During the long pause that followed, Conan was aware of the eyes on him, the uneasiness around the table. He expected that the next words he would hear would be, “That’s stupid.” Instead, Glaser, calm, totally in control, asked, “What would you say?”

All his life, Conan O’Brien had lived through periods of debilitating self-doubt and insecurity, knowing that when the moment came to stand up for himself, when he was truly pressed against a wall, he would find a way to push all that aside, straighten his long Irish backbone, and be at his best. He started to speak and a boiling lava of emotion spilled out.

He described how much the show meant to him, the legacy of Carson, the offers he had passed up to get this chance, and how losing it would be crushing—and unfair. Because they were never really given a chance, not with complete lack of ratings support from prime time and the obvious lack of faith on the part of a network pulling the plug only seven months in.
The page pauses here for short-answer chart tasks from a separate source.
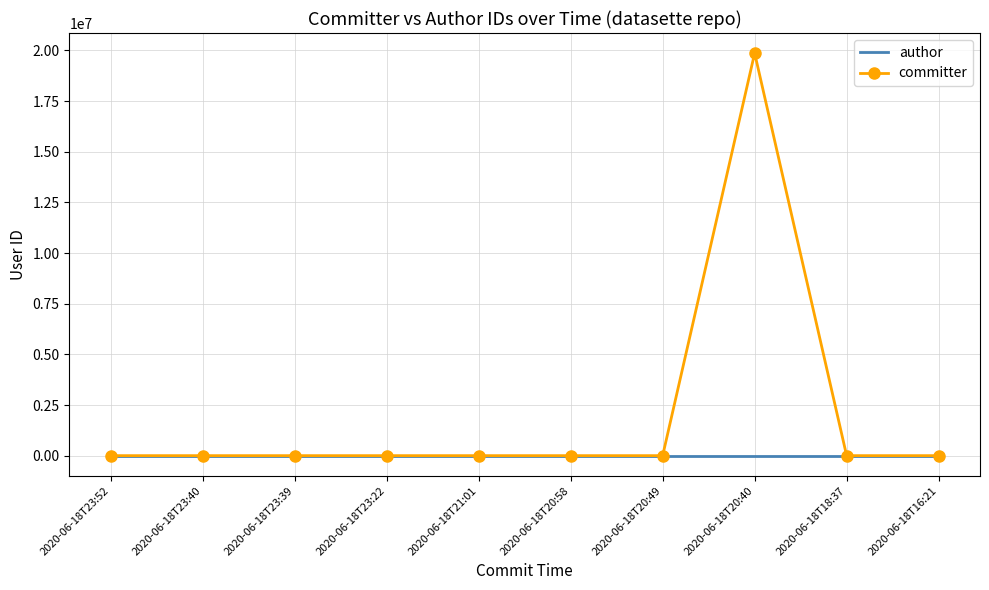

Which series has the largest total across all categories?

committer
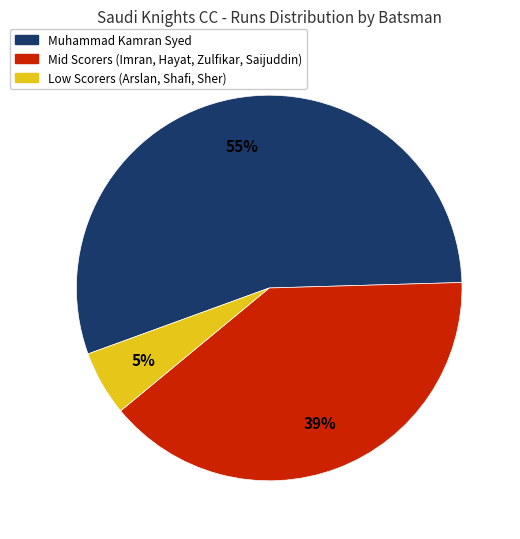

To the nearest percent, what is the average slice percentage?

33%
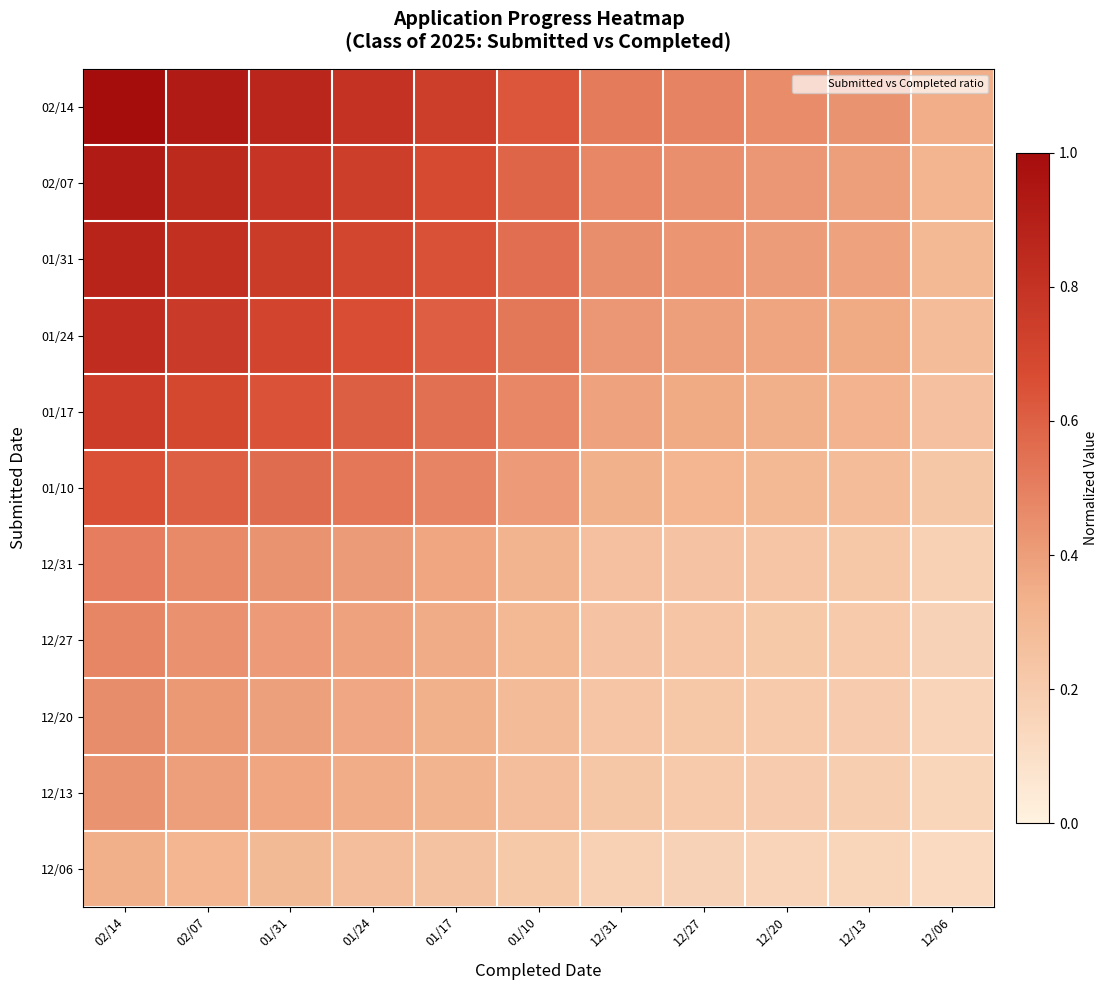

Rank the series at 12/27 from highest to lowest value.

02/14, 02/07, 01/31, 01/24, 01/17, 01/10, 12/31, 12/27, 12/20, 12/13, 12/06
The words came freely; he composed them on the spot. But they flowed, syntax perfect, no hesitation between each sentence. His voice grew softer, even more strained with emotion when he got to the core of his message: He could not accept a postponement in a nightly habit Americans had participated in and shared for six decades; he would not be accomplice to the destruction that this idea of NBCʹs might inflict on the greatest franchise in television history. Not to mention the fallout on the other great NBC late-night showcase, the show David Letterman had created and Conan himself had devoted so much of his life to sustaining. If it truly came to this, if NBC would truly force him to decide whether to give up his dream or play a role in undermining a cultural landmark, then maybe it would be better for him to try to find someplace else to work, someplace that prized the art of late-night television more than NBC now apparently did.

When Conan finished, his group sat silent. Jeff Ross, his eyes welling up, looked around and saw no dry eyes on the Conan team. Throughout Conan’s speech Ross had found himself overcome with discomfort, thinking, They’re never going to let you do this—so stop. Don’t finish this. But he knew Conan, and the powerful way he could use words. So he was not surprised at the impact he had on the room.

Patty Glaser finally broke the silence. “I like it,” she said. And then she added, “If you do one thing for me, Conan, don’t quit. But I like this as a statement.” She paused again, then said definitively, “Let’s do it.”

Her quick assent was the last thing Conan expected to hear, but it stunned—and disconcerted—Jeff Ross, who still quaked at the obvious implications if Conan ever went public with those sentiments.

“Whoa, whoa, whoa,” he said. “Really? We’re gonna do this?”

“Why not?” Glaser said. “It’s from his heart. It’s what he feels.” She turned back to Conan. “Why don’t you write it, and we’ll look at it.”

That was all Conan needed to hear. He stood up, ready to leave; Ross put up a hand.